▶ To do:
A: In the discussion about removing a Mac OS Extended partition from an SSD, what happens to the minus sign at the top of the Disk Utility window when that partition is selected in the sidebar?
B: Continue the discussion about removing a Mac OS Extended partition from an SSD, starting after its last sentence.

▶ Article:

--- Begin ---

Apologies if I use incorrect nomenclature. I have an SSD (Samsung T-7, if it matters). It has a partition formatted as Mac OS Extended (Journaled) and one APFS container (with four APFS volumes, if it matters). I would like to delete the Mac OS Extended partition without disturbing the APFS container.
If I select the Mac OS Extended partition in the sidebar, the minus sign at the top of the Disk Utility window is grayed out. Is there some other way to delete the partition? If not, could I copy the four APFS volumes to another SSD, reformat the problematic SSD such that it has only an APFS container, create four volumes, and copy the four volumes back? (I do have sufficient space on another SSD to create volumes, but I would need to create them.) Is there a less painful path?
Three of the four volumes contain data-only clones, created by Carbon Copy Cloner, of three distinct volumes. Does that pose any problem? The fourth volume is encrypted (and I have the password). Does that pose any problem?
I’m thinking you mean you have a volumedrive that has two partitions: one is Mac OS Extended, the other is APFS.
If so, make sure Disk Utility has View > Show All Devices checked, then click one level up from the Mac OS Extended partition. Then click on Partition in the toolbar. From here you can select the Mac OS Extended partition and - it.
You should not have to reformat the SSD.
If you have questions, post a screenshot of what you’re seeing.
Edit: Oops, I was wrong in so many ways. Now I’m going to lose all my geek points.

--- End ---

▶ Data segment:
--- Begin ---

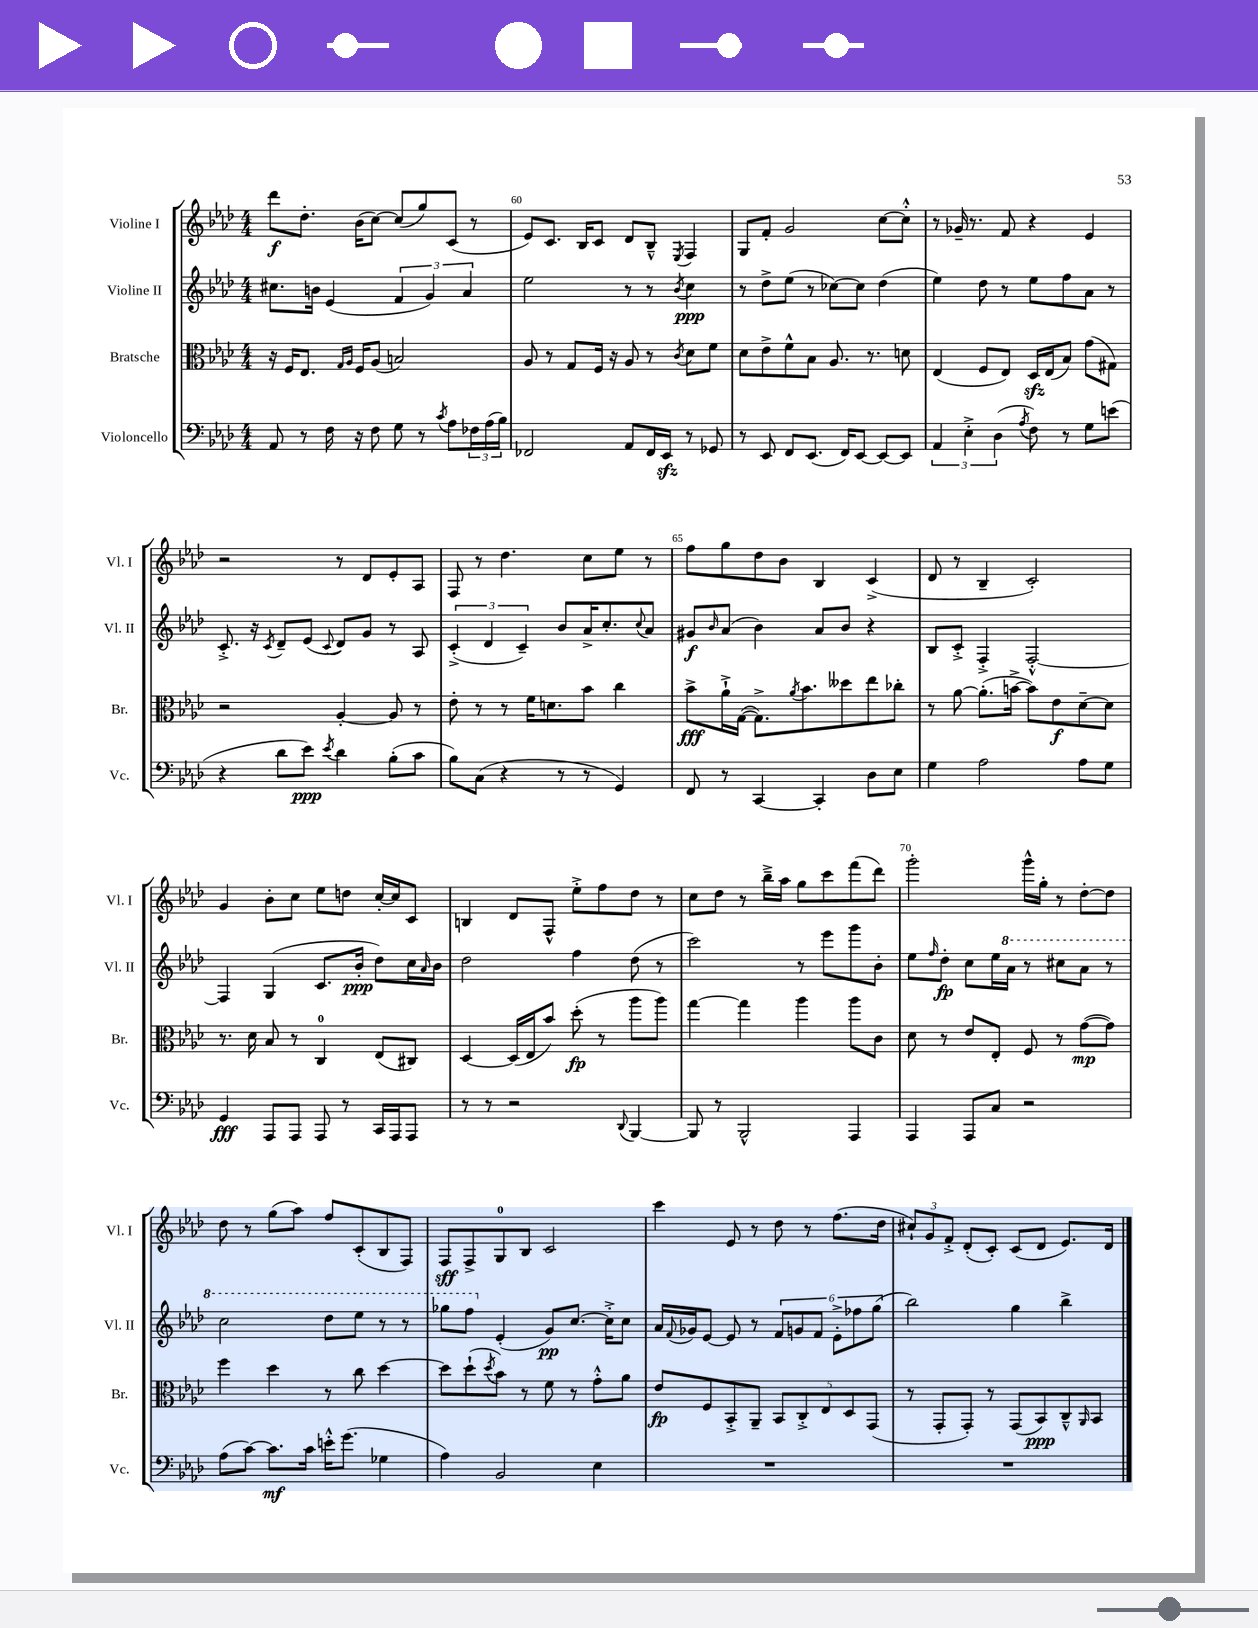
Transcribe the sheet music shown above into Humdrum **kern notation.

--- End ---

▶ Task responses:
A: It is grayed out.

B:
I typically have Disk Utility set to Show All Devices, but I changed it to Show Only Volumes and it showed five volumes: the Mac OS Extended that I want to delete and the four APFS volumes that reside in one container. With Disk Utility set to Show All Devices, one level up from the Mac OS Extended volume is the physical SSD, as is one level up from the APFS container (which is one level up from each APFS volume).
In Show All Devices view, I selected the SSD (one level up from the Mac OS Extended volume, as you said). I then clicked on Partition in the toolbar and got the window shown below. The - was gray; clicking it had no effect.
You can only remove partitions from the end of the disk, not the beginning. All you can do with the Mac OS Extended partition is to erase it and reformat it. You can’t merge it into the existing APFS partition/container.
It is certainly possible to copy all folders and files to a spare disk, reformat, create volumes and copy back. But simple copies using Finder and drag and drop will lose some data metadata and any permissions you have specified. It will also lose some of the space saving benefits that CCC brings (sparse files, file APFS clones).
When you say they were created by CCC, are they one off backups of data? Or do they have APFS snapshots from repeated CCC backups to the same APFS volume. It will be nearly impossible to keep the snapshots. So, yes, there are potential problems from being CCC volumes.
If the volumes contain CCC backups which include any system files or ~/Library you are almost certain to lose at least some metadata and probably some files and folders.
Encrypted volumes are not an issue (so long as you know the passwords).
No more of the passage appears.